Actions are influenced by the actor’s environment. The social composition of resources, the community ties they have, what opportunities will be present in the future. All these factors, as well as many more, all contribute to the development of social attitudes, such as criminality.

These factors present several issues when being addressed, such as how do we attack poverty while operating in a winner-loser economic system? How do we provide housing for the vulnerable when the average person struggles to pay rent? How do we do anything at all when the game has been fundamentally rigged against us? Simple: We get creative.

When you’re staring down the barrel of global extinction, solutions may be sparse and disparate. However, Environmental Criminology purports to address issues in the construction of environment to address antisocial behaviours, such as crime. One aspect to this line of thought is that by making residents more individually responsible for their environment, crime rates will decrease.

While this is great to know, what exactly does it have to do with plants?

Compared to buildings and expansive social programs, plants are cheap. They are a cheap means to get the proverbial ball rolling towards a cohesive community. Community gardens present an opportunity to bring people together in a common, non-political and non-economic cause. After all, who wouldn’t want their neighbourhood to look pretty or to have next to free food to eat?

The concept of community gardens is not new to Brantford. The city already has a community garden program designed to help engage the community to group activities. As of writing this, there are 14 gardens in Brantford, with residents being able to submit a message to the city to request more locations.

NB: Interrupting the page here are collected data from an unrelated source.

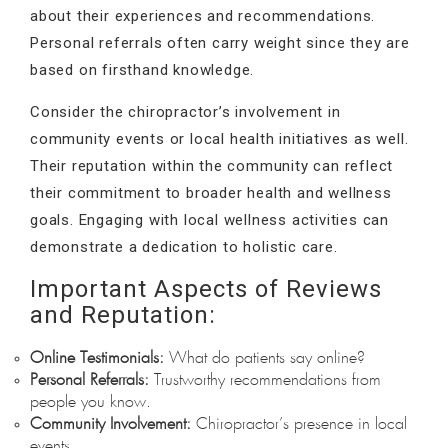
about their experiences and recommendations.
Personal referrals often carry weight since they are
based on firsthand knowledge.
Consider the chiropractor’s involvement in
community events or local health initiatives as well.
Their reputation within the community can reflect
their commitment to broader health and wellness
goals. Engaging with local wellness activities can
demonstrate a dedication to holistic care.
Important Aspects of Reviews
and Reputation:
Online Testimonials:
What do patients say online?
Personal Referrals:
Trustworthy recommendations from
people you know.
Community Involvement:
Chiropractor’s presence in local
events.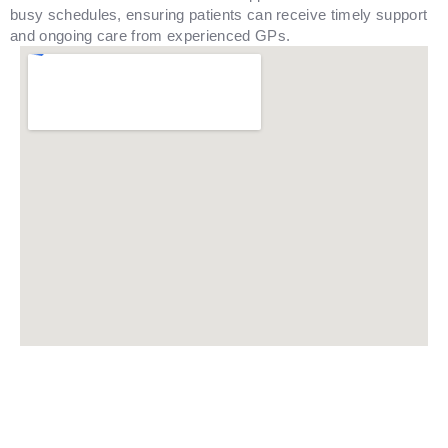
busy schedules, ensuring patients can receive timely support
and ongoing care from experienced GPs.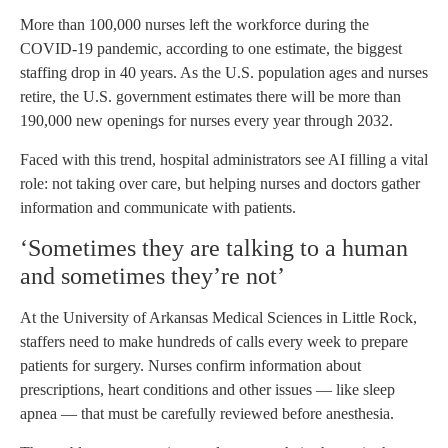
More than 100,000 nurses left the workforce during the
COVID-19 pandemic, according to one estimate, the biggest
staffing drop in 40 years. As the U.S. population ages and nurses
retire, the U.S. government estimates there will be more than
190,000 new openings for nurses every year through 2032.
Faced with this trend, hospital administrators see AI filling a vital
role: not taking over care, but helping nurses and doctors gather
information and communicate with patients.
‘Sometimes they are talking to a human
and sometimes they’re not’
At the University of Arkansas Medical Sciences in Little Rock,
staffers need to make hundreds of calls every week to prepare
patients for surgery. Nurses confirm information about
prescriptions, heart conditions and other issues — like sleep
apnea — that must be carefully reviewed before anesthesia.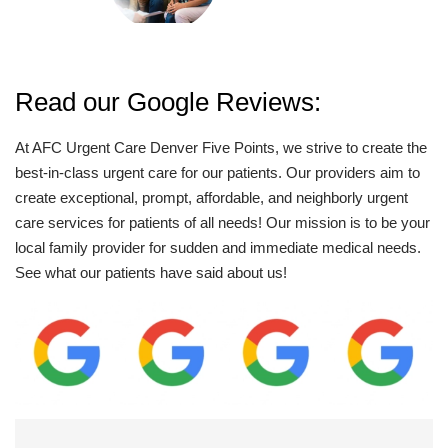
Read our Google Reviews:
At AFC Urgent Care Denver Five Points, we strive to create the
best-in-class urgent care for our patients. Our providers aim to
create exceptional, prompt, affordable, and neighborly urgent
care services for patients of all needs! Our mission is to be your
local family provider for sudden and immediate medical needs.
See what our patients have said about us!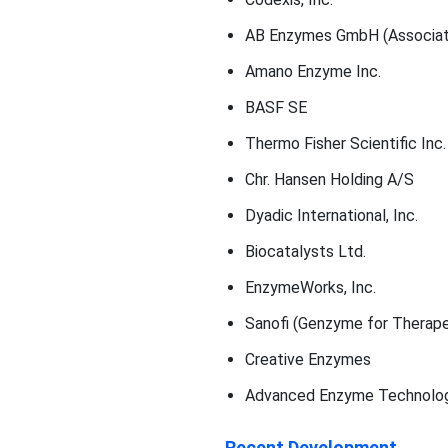
AB Enzymes GmbH (Associate
Amano Enzyme Inc.
BASF SE
Thermo Fisher Scientific Inc.
Chr. Hansen Holding A/S
Dyadic International, Inc.
Biocatalysts Ltd.
EnzymeWorks, Inc.
Sanofi (Genzyme for Therap
Creative Enzymes
Advanced Enzyme Technolog
Recent Development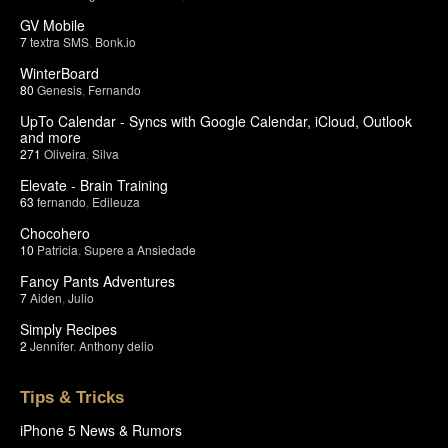
GV Mobile
7
textra SMS
,
Bonk.io
WinterBoard
80
Genesis
,
Fernando
UpTo Calendar - Syncs with Google Calendar, iCloud, Outlook
and more
271
Oliveira
,
Silva
Elevate - Brain Training
63
fernando
,
Edileuza
Chocohero
10
Patricia
,
Supere a Ansiedade
Fancy Pants Adventures
7
Aiden
,
Julio
Simply Recipes
2
Jennifer
,
Anthony delio
Tips & Tricks
iPhone 5 News & Rumors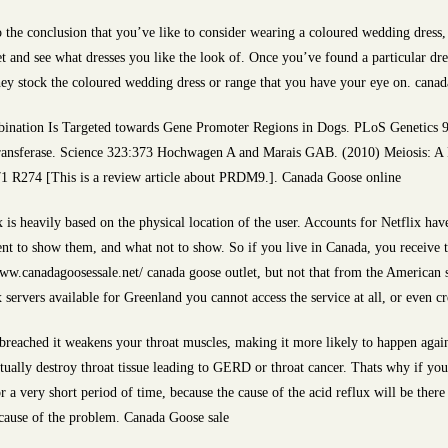
 the conclusion that you’ve like to consider wearing a coloured wedding dress,
t and see what dresses you like the look of. Once you’ve found a particular dres
f they stock the coloured wedding dress or range that you have your eye on. cana
bination Is Targeted towards Gene Promoter Regions in Dogs. PLoS Genetics 9
transferase. Science 323:373 Hochwagen A and Marais GAB. (2010) Meiosis: A
1 R274 [This is a review article about PRDM9.]. Canada Goose online
 is heavily based on the physical location of the user. Accounts for Netflix ha
ent to show them, and what not to show. So if you live in Canada, you receive t
www.canadagoosessale.net/ canada goose outlet, but not that from the American 
 servers available for Greenland you cannot access the service at all, or even c
eached it weakens your throat muscles, making it more likely to happen again. 
ntually destroy throat tissue leading to GERD or throat cancer. Thats why if yo
a very short period of time, because the cause of the acid reflux will be there 
 cause of the problem. Canada Goose sale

The ability to erect more communal green spaces is important, not only because of how it could bring together members of the community, but it serves to help address food shortages in communities and helps to educate local citizens in ecology. With a looming climate crisis that threatens to make crop growth increasingly unfeasible for every degree increase in global temperature, it is imperative that communities can find a way to strengthen their bonds before the current crises of housing, food, fascism and climate threaten to break community ties altogether from unbearable strain.

One such way this can be done is seen in Stephen Markley’s The Deluge, wherein a social movement known as A Fierce Blue Fire establish a number of outposts on the continental U.S.A. with the express purpose of educating their communities on sustainable practices, growing food to provide their communities with as well as providing rehabilitation services for drug users.

While it may seem ridiculous to point to a novel as a solution, it is a preferable alternative to the extinction of our species, our hopes, our dreams. This is a crisis which requires creative solutions to overcome the weight of a system that is so far beyond corrupt that it has spiraled out of our control. It is a people’s war for survival. That is the promise of community gardens. Not to simply please the hippie crowd, but to start preparing the average person to survive, endure and persevere in what will undoubtedly be the most challenging years that humanity has ever faced.

With this being said, one question is left. Where are you going to start a garden?